Now it's certainly true that there are other centers of power and influence in America beyond the Boston-New York-Washington Corridor. Chicago has amazing vitality; witness the way it created a financial center through its commodity and options markets that makes it a rival to New York: It's not for nothing that they call it the Second City. Texas is coming up. So is Florida. But only California can rival the East Coast corridor as a seat of power and competitive strength: Los Angeles is the undisputed capital of a loosely integrated economic zone that runs from San Diego to San Francisco.

Compare this to Japan, where there is only one imperial city. Look what that does to land rents in Tokyo! Indeed, New York City's centrality really comes into focus when you look at the alternatives to it as capital of the world. Paris? London? Tokyo? No other city can offer near the same combination of diversity and concentration, plus the political stability of the United States. The European cluster of cities -- from Edinburgh to Rome to Berlin -- will give the Boston-Washington corridor a run for its money during the next 20 years, if post-1992 Europe knits together as quickly as some hope. Indeed, European science, that early-early indicator of success, is already on the march. But that 20 years is more or less the length of time in which New York has got to turn itself around.

That it needs a turnaround is beyond a shadow of a doubt. In a new quarterly, "NY: The City Journal" that appeared last week (it is published by the Manhattan Institute), editor Richard Vigilante writes: "It has been three decades now since the quality of New York city life began its rapid decline.

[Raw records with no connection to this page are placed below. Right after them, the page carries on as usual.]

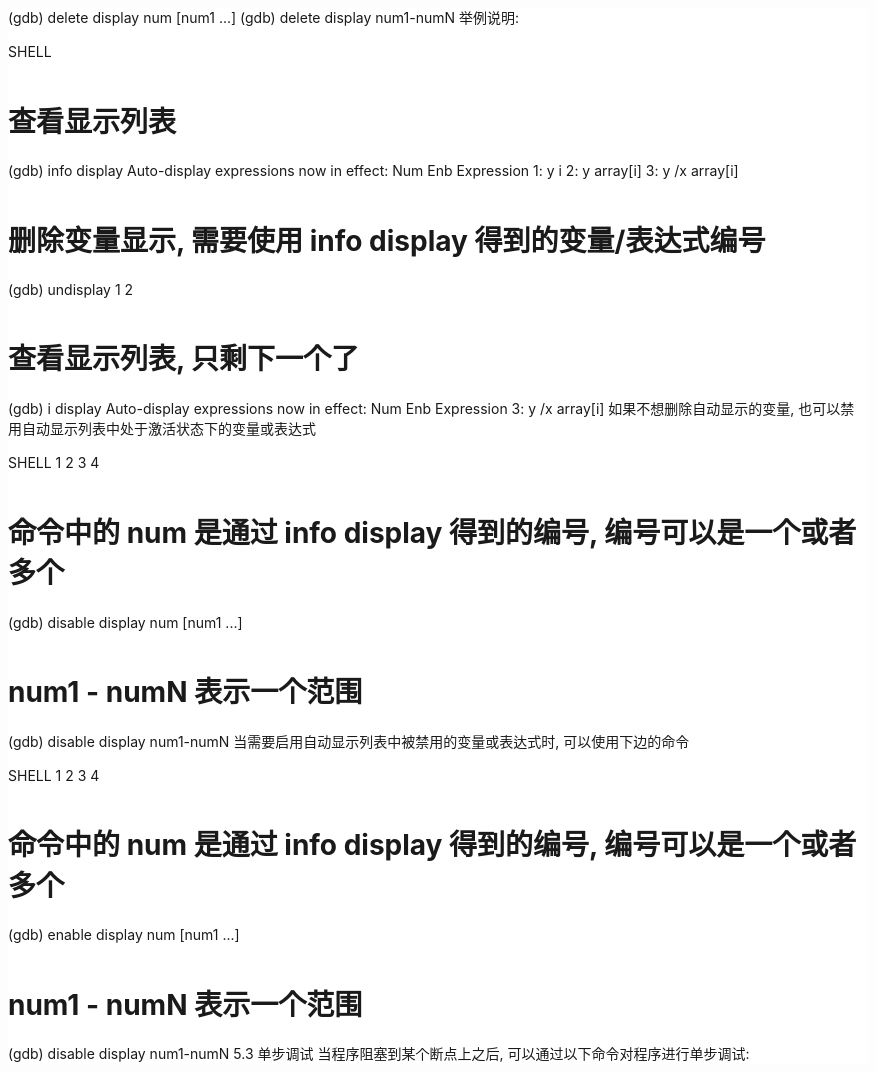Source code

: (gdb) delete display num [num1 ...]
(gdb) delete display num1-numN
举例说明:

SHELL
# 查看显示列表
(gdb) info display
Auto-display expressions now in effect:
Num Enb Expression
1:   y  i
2:   y  array[i]
3:   y  /x array[i]

# 删除变量显示, 需要使用 info display 得到的变量/表达式编号
(gdb) undisplay 1 2

# 查看显示列表, 只剩下一个了
(gdb) i display
Auto-display expressions now in effect:
Num Enb Expression
3:   y  /x array[i]
如果不想删除自动显示的变量, 也可以禁用自动显示列表中处于激活状态下的变量或表达式

SHELL
1
2
3
4
# 命令中的 num 是通过 info display 得到的编号, 编号可以是一个或者多个
(gdb) disable display num [num1 ...]
# num1 - numN 表示一个范围
(gdb) disable display num1-numN
当需要启用自动显示列表中被禁用的变量或表达式时, 可以使用下边的命令

SHELL
1
2
3
4
# 命令中的 num 是通过 info display 得到的编号, 编号可以是一个或者多个
(gdb) enable  display num [num1 ...]
# num1 - numN 表示一个范围
(gdb) disable display num1-numN
5.3 单步调试
当程序阻塞到某个断点上之后, 可以通过以下命令对程序进行单步调试:
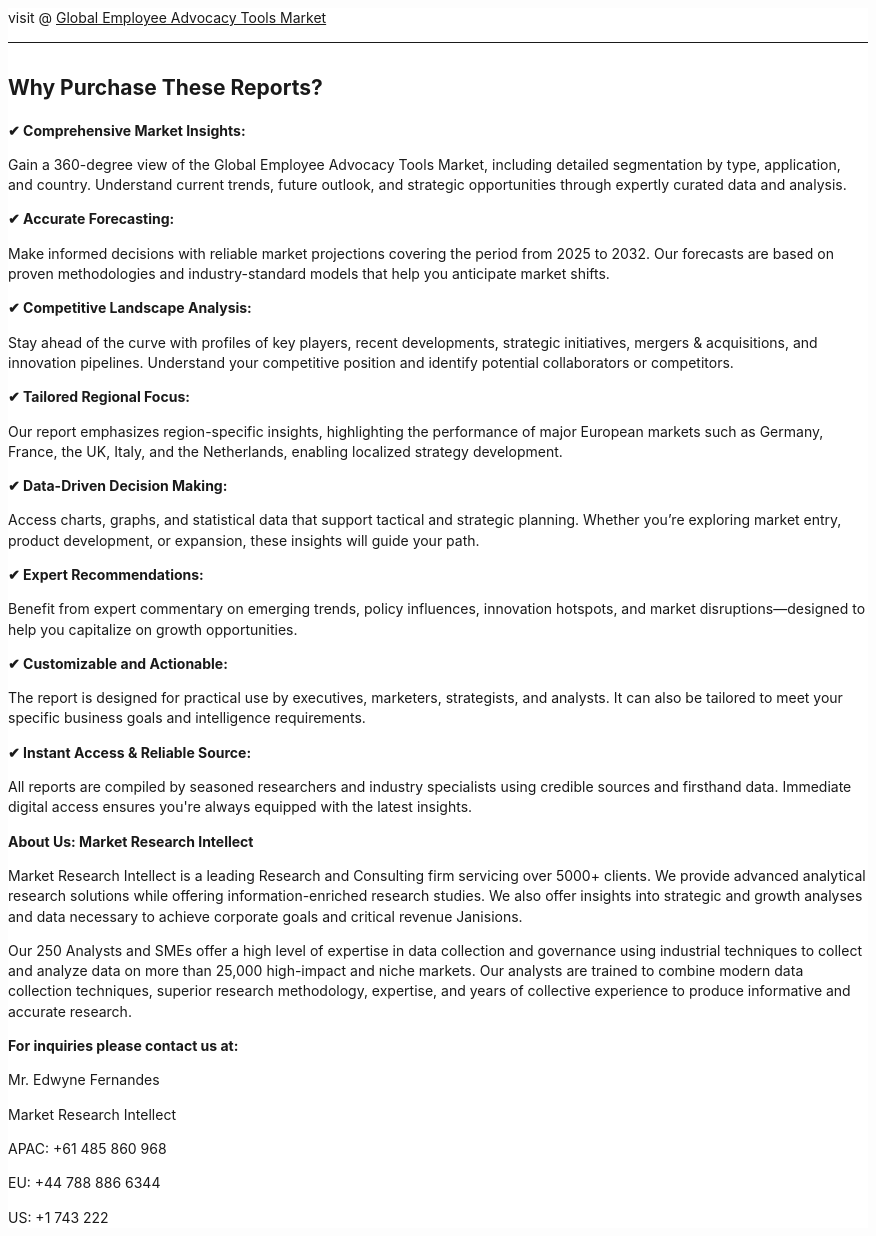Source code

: visit&nbsp;@</strong>&nbsp;</span><span class="font-[700]"><a href="https://www.marketresearchintellect.com/product/global-employee-advocacy-tools-market-size-and-forecast/?utm_source=Linkedin&utm_medium=019" target="_blank" data-tracking-control-name="article-ssr-frontend-pulse_little-text-block" data-tracking-will-navigate="" data-test-link="">Global Employee Advocacy Tools Market</a></span></p></blockquote><hr /><h2>Why Purchase These Reports?</h2><p><strong>✔ Comprehensive Market Insights:</strong></p><p>Gain a 360-degree view of the Global Employee Advocacy Tools Market, including detailed segmentation by type, application, and country. Understand current trends, future outlook, and strategic opportunities through expertly curated data and analysis.</p><p><strong>✔ Accurate Forecasting:</strong></p><p>Make informed decisions with reliable market projections covering the period from 2025 to 2032. Our forecasts are based on proven methodologies and industry-standard models that help you anticipate market shifts.</p><p><strong>✔ Competitive Landscape Analysis:</strong></p><p>Stay ahead of the curve with profiles of key players, recent developments, strategic initiatives, mergers &amp; acquisitions, and innovation pipelines. Understand your competitive position and identify potential collaborators or competitors.</p><p><strong>✔ Tailored Regional Focus:</strong></p><p>Our report emphasizes region-specific insights, highlighting the performance of major European markets such as Germany, France, the UK, Italy, and the Netherlands, enabling localized strategy development.</p><p><strong>✔ Data-Driven Decision Making:</strong></p><p>Access charts, graphs, and statistical data that support tactical and strategic planning. Whether you&rsquo;re exploring market entry, product development, or expansion, these insights will guide your path.</p><p><strong>✔ Expert Recommendations:</strong></p><p>Benefit from expert commentary on emerging trends, policy influences, innovation hotspots, and market disruptions&mdash;designed to help you capitalize on growth opportunities.</p><p><strong>✔ Customizable and Actionable:</strong></p><p>The report is designed for practical use by executives, marketers, strategists, and analysts. It can also be tailored to meet your specific business goals and intelligence requirements.</p><p><strong>✔ Instant Access &amp; Reliable Source:</strong></p><p>All reports are compiled by seasoned researchers and industry specialists using credible sources and firsthand data. Immediate digital access ensures you're always equipped with the latest insights.</p><p><strong><span class="font-[700]">About Us: Market Research Intellect</span></strong></p><p><span class="">Market Research Intellect is a leading Research and Consulting firm servicing over 5000+ clients. We provide advanced analytical research solutions while offering information-enriched research studies.&nbsp;</span>We also offer insights into strategic and growth analyses and data necessary to achieve corporate goals and critical revenue Janisions.</p><p><span class="">Our 250 Analysts and SMEs offer a high level of expertise in data collection and governance using industrial techniques to collect and analyze data on more than 25,000 high-impact and niche markets. Our analysts are trained to combine modern data collection techniques, superior research methodology, expertise, and years of collective experience to produce informative and accurate research.</span></p><p><strong>For inquiries please contact us at:</strong></p><p>Mr. Edwyne Fernandes</p><p>Market Research Intellect</p><p>APAC: +61 485 860 968</p><p>EU: +44 788 886 6344</p><p>US: +1 743 222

A whole generation has been raised that has never known, and can barely imagine or hope for, a New York that works. And yet just three decades ago the city's public school system functioned tolerably well, we still had a reasonably affordable housing market, our transit system was envied around the world, and the city's infrastructure was not only being maintained, but expanded."

Elsewhere, Vigilante observes, "The two lives of New York are, like the identities of Jekyll and Hyde, an unstable pairing. Eventually, one will dominate the other and become the truer character of the city. New York will once again become a city of people who wish to be {there}, or it will inevitably be transformed into a city only of those who must be here."

How to help? Well, it's a relief to discover that economic geography has suddenly become highly interesting to economists, the result of a series of insights developed over the past few years by Robert Lucas, Paul Romer and Paul Krugman. A growing circle of youngsters is thus beavering away with a resulting battery of new tools, thinking about the crucial role of information exchange in producing cities. Indeed, Richard Zeckhauser has produced a (highly mathematical) paper showing that the market, left to its own devices, will systematically under-concentrate the economy's resources, strewing them too thinly across the landscape. It is but a short step to the argument that governments should subsidize downtown.

It's just another case of economists telling us what we already know in our bones -- telling us what the writer Jane Jacobs began putting down on paper with unsurpassed eloquence 30 years ago. But in a sense their discoveries are coming just in time.

When malls kill the center cities, everybody loses. Headquarters complexes like New York, Washington and Los Angeles are important to the nation not for their tourist business, but because they are pure economic muscle. We need a city policy in a big way.

David Warsh is a columnist for the Boston Globe.